Specific Usage Hints

  • Try to avoid deep nested dependencies in general. The way django-computedfields works internally will create rather big JOIN tables for many long relations. If you hit that ground, either try to resort to bulk actions with manually using update_dependent or rework your scheme by introducing additional denormalization models or interim computed fields higher up in the dependency chain.
  • Try to avoid multiple 1:n relations in a dependency chain like ['fk_back_a.fk_back_b...', [...]] or ['m2m_a.m2m_b...', [...]], as the query penalty might explode. Although the auto resolver tries to touch affected computed fields only once, it does not help much, if multiple method invocations have to touch 80% of all database entries to get the drilldown done.
  • Try to apply select_related and prefetch_related optimizations for complicated dependencies. While this can reduce the query load by far, it also increases memory usage alot, thus it needs proper testing to find the sweep spot.
  • Try to reduce the “update pressure” by grouping update paths by dimensions like update frequency or update penalty (isolate the slowpokes). Mix in fast turning entities late.
  • Avoid recursive models. The graph optimization relies on cycle-free model-field path linearization during model construction time, which cannot account record level by design. It is still possible to use django-computedfields with recursive models (as needed for tree like structures) by setting COMPUTEDFIELDS_ALLOW_RECURSION to True in settings.py.
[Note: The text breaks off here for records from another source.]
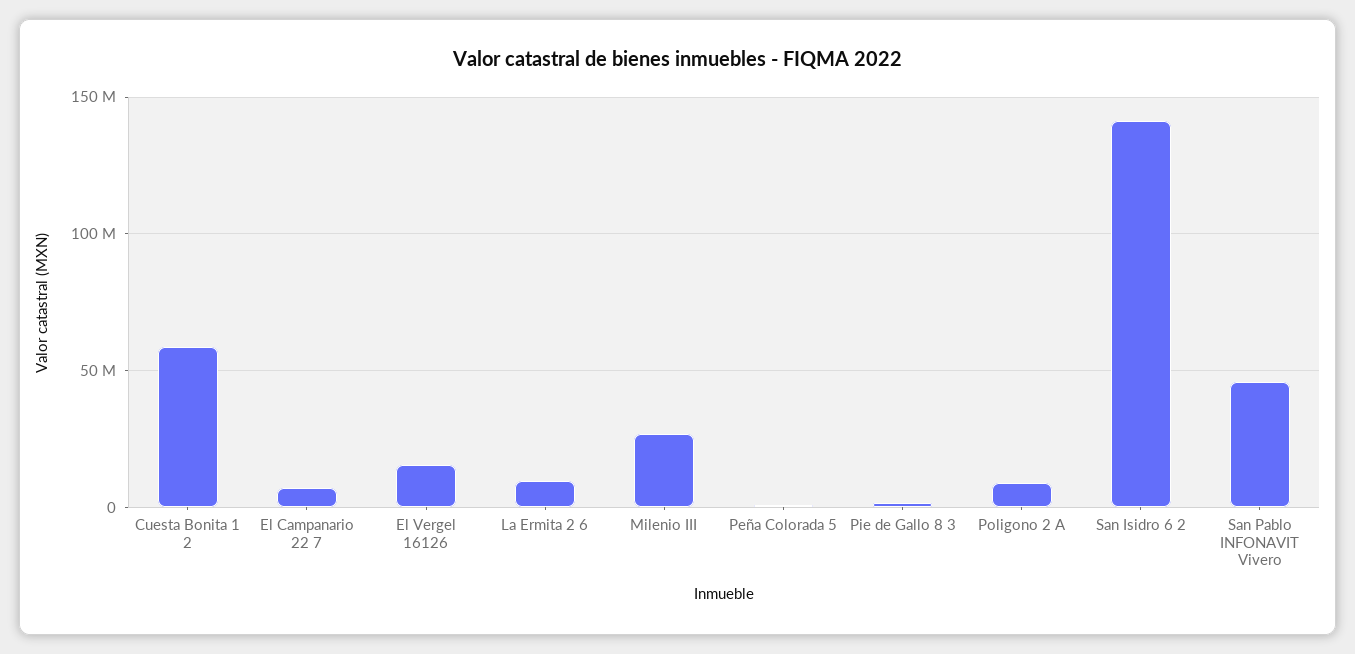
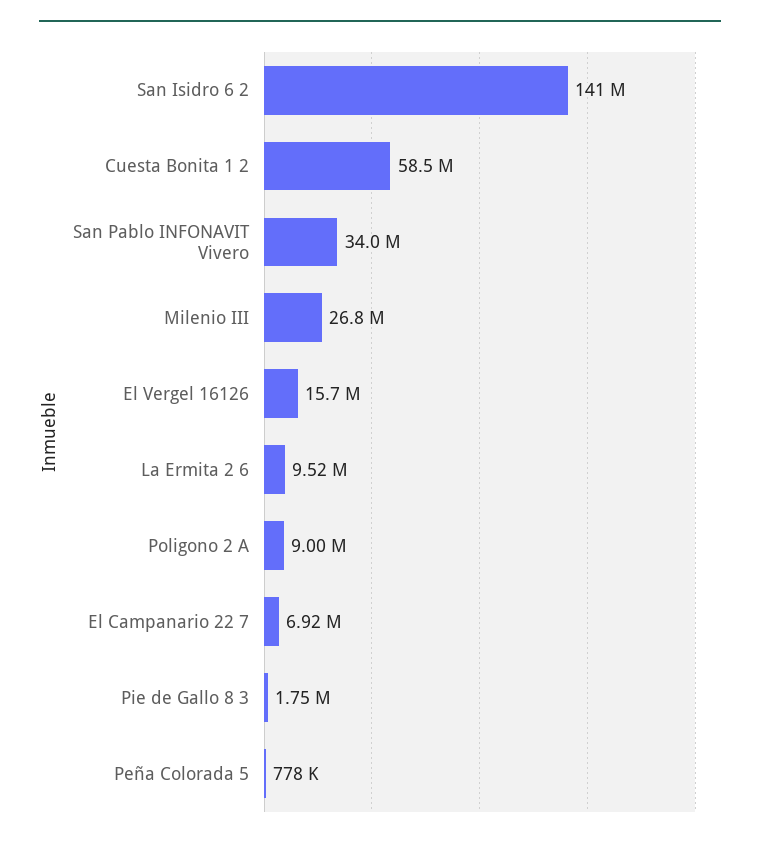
  {
    "Cuesta Bonita 1 2": 58500000,
    "El Campanario 22 7": 6920000,
    "El Vergel 16126": 15700000,
    "La Ermita 2 6": 9520000,
    "Milenio III": 26800000,
    "Peña Colorada 5": 778000,
    "Pie de Gallo 8 3": 1750000,
    "Poligono 2 A": 9000000,
    "San Isidro 6 2": 141000000,
-   "San Pablo INFONAVIT Vivero": 45000000
+   "San Pablo INFONAVIT Vivero": 34000000
  }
Note that this currently disables all graph optimizations project-wide for computed fields updates and roughly doubles the update query needs. (A future version might allow to explicit mark intended recursions while other update paths still get optimized.)

Fixtures

django-computedfields skips intermodel computed fields updates during fixtures. Run the management command updatedata after applying fixtures to resynchronize their values.

Migrations

On migration level computed fields are handled as other ordinary concrete fields defined on a model, thus you can apply any migration to them as with other concrete fields.

Still for computed fields you should not rely on data migrations by default and instead resynchronize their values manually (or by a custom migration rule). If you have made changes to a field, that a computed field depends on, or a computed field itself, either resynchronize the values by calling update_dependent with a full queryset of the changed model and the changed fields (partial update), or do a full resync with the management command updatedata. The latter should be preferred, if you have several changes or changes that affect relations on dependency graph.

Motivation

django-computedfields is inspired by odoo’s computed fields and the lack of a similar feature in Django’s ORM.

Changelog

  • 0.0.22:
    • Automatic dependency expansion on reverse relations.
    • Example documentation.
  • 0.0.21:
    • Bugfix: Fixing undefined _batchsize for pickled map usage.
  • 0.0.20
    • Use bulk_update for computed field updates.
    • Allow custom update optimizations with select_related and prefetch_related.
    • Respect computed field MRO in compute.
    • Allow updates on local computed fields from update_dependent simplifying bulk actions on ComputedFieldsModel.
  • 0.0.19
    • Better graph expansion on relation paths with support for update_fields.
  • 0.0.18
    • New depends syntax deprecating the old one.
    • MRO of local computed field methods implemented.
  • 0.0.17
    • Dropped Python 2.7 and Django 1.11 support.